%%

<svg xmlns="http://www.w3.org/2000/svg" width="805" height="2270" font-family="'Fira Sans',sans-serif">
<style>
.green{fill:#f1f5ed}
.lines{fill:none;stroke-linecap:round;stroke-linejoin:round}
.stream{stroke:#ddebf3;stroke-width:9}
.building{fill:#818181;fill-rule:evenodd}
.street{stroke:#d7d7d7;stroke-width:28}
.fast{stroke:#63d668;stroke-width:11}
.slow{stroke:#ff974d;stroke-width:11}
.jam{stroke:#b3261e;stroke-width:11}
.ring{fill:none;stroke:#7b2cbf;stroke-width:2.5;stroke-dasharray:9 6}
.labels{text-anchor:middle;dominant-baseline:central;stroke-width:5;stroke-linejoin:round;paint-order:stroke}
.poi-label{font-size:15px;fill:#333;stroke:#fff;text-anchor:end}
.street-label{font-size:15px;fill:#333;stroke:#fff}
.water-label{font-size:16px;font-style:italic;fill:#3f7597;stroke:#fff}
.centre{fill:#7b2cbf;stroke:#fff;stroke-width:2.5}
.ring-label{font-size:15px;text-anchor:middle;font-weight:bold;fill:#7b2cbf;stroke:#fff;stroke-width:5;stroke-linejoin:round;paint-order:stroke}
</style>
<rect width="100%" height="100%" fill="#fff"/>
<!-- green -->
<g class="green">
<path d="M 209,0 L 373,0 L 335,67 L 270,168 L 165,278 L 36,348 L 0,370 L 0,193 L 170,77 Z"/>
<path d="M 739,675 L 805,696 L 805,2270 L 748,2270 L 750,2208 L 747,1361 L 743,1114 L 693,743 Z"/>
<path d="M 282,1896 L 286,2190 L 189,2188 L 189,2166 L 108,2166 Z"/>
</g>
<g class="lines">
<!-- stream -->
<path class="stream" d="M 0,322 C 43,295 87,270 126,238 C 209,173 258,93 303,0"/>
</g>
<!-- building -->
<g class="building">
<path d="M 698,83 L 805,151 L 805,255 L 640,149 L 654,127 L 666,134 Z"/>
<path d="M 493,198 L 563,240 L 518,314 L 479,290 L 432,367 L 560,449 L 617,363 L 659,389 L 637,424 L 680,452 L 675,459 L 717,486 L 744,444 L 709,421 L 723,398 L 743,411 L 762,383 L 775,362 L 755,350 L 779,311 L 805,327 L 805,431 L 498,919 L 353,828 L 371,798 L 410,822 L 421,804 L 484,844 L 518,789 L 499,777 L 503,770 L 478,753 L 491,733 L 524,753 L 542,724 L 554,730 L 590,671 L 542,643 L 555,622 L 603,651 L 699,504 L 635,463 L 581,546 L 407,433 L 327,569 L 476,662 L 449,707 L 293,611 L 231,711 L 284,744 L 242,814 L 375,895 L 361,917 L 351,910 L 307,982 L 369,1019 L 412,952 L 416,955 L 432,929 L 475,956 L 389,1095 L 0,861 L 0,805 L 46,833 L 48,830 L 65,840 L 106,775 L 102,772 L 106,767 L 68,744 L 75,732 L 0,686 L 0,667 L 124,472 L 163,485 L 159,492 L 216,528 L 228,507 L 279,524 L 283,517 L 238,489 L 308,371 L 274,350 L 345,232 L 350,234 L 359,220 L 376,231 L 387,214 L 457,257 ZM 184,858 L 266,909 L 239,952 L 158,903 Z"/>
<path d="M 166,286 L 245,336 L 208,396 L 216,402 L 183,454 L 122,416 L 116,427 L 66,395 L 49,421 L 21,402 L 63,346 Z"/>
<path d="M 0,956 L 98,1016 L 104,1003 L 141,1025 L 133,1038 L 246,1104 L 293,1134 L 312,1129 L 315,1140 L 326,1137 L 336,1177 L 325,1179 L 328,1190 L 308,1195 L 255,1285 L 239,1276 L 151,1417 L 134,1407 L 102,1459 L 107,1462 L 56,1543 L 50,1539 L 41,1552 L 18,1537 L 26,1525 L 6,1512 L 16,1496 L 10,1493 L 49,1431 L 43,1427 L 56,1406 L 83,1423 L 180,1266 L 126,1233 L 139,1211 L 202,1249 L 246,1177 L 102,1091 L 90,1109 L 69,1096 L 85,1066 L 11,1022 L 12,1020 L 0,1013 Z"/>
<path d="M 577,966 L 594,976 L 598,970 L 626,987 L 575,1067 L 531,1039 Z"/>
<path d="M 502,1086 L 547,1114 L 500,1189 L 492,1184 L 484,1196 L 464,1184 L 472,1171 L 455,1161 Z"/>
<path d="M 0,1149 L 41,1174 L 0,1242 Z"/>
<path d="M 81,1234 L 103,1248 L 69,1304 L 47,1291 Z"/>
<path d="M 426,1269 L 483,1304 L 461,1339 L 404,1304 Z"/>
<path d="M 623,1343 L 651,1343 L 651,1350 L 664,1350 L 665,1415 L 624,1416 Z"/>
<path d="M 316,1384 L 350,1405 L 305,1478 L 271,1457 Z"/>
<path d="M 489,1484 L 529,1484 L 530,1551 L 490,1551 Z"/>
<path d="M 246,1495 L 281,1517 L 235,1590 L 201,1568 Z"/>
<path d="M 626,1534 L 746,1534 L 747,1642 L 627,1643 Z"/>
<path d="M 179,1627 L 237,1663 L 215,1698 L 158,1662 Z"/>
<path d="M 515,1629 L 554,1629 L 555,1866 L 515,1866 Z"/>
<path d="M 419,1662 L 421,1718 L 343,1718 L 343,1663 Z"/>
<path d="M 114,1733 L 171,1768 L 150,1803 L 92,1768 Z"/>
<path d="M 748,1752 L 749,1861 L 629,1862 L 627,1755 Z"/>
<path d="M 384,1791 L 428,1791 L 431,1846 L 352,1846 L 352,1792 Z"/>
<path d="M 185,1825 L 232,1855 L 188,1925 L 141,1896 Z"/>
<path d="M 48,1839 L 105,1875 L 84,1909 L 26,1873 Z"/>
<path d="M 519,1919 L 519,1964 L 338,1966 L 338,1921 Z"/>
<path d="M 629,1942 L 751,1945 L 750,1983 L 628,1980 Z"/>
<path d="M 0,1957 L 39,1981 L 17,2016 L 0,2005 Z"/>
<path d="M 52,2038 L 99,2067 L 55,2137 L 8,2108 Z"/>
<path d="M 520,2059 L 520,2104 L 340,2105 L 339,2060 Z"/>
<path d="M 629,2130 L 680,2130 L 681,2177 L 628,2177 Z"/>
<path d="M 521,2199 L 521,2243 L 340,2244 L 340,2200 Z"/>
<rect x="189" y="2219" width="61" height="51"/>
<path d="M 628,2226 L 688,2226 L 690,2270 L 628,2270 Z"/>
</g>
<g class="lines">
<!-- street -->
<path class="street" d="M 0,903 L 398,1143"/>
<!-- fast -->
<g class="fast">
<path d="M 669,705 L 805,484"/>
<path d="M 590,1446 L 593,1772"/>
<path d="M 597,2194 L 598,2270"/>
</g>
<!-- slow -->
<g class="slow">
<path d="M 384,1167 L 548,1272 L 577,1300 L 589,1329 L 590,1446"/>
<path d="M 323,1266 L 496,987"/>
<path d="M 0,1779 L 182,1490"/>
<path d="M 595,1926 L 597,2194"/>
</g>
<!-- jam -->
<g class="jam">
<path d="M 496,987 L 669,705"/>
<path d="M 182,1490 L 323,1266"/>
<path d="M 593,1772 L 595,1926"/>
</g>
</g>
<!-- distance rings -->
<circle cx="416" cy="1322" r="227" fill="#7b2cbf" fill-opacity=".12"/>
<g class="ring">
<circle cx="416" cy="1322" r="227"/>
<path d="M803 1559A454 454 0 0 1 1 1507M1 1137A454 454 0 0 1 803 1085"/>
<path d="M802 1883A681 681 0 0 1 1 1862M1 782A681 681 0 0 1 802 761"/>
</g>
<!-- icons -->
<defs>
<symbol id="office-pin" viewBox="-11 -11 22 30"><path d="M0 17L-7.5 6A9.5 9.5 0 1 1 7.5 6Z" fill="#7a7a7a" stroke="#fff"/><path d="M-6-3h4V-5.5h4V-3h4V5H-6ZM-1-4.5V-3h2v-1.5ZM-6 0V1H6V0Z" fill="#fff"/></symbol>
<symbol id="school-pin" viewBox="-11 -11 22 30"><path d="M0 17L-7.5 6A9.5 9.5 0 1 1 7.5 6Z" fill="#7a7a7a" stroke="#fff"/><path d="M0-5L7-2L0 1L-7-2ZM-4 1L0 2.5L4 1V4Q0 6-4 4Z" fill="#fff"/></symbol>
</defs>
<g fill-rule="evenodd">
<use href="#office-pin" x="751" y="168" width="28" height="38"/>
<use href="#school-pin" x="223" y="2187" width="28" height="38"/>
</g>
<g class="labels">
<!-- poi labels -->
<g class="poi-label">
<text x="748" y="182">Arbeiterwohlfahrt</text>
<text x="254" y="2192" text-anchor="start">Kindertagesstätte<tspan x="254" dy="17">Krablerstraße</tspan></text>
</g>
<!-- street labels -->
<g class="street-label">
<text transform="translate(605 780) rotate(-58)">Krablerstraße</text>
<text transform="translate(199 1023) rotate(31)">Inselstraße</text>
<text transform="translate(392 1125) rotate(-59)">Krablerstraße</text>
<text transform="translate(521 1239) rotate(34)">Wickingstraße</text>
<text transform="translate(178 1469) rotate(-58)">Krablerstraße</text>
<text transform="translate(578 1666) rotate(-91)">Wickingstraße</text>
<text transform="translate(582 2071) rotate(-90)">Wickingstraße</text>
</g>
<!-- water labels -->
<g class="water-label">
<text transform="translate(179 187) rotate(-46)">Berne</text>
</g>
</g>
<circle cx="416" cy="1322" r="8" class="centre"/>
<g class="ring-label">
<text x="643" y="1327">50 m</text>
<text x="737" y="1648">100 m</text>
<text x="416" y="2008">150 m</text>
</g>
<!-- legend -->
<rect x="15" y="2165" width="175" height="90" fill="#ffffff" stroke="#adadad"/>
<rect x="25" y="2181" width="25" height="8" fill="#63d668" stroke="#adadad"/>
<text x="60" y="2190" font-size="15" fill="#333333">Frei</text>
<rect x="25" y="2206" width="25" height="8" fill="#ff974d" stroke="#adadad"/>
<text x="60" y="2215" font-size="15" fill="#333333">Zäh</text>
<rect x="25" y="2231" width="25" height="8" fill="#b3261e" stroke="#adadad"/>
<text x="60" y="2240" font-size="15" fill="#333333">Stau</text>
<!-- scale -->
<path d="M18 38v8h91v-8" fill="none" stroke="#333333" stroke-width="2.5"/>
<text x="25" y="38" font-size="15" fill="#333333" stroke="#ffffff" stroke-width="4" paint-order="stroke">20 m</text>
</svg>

%%

**Problem details:** The lines that mention the word "adadad" should be pulled from the records above.

**Reply:**
<rect x="15" y="2165" width="175" height="90" fill="#ffffff" stroke="#adadad"/>
<rect x="25" y="2181" width="25" height="8" fill="#63d668" stroke="#adadad"/>
<rect x="25" y="2206" width="25" height="8" fill="#ff974d" stroke="#adadad"/>
<rect x="25" y="2231" width="25" height="8" fill="#b3261e" stroke="#adadad"/>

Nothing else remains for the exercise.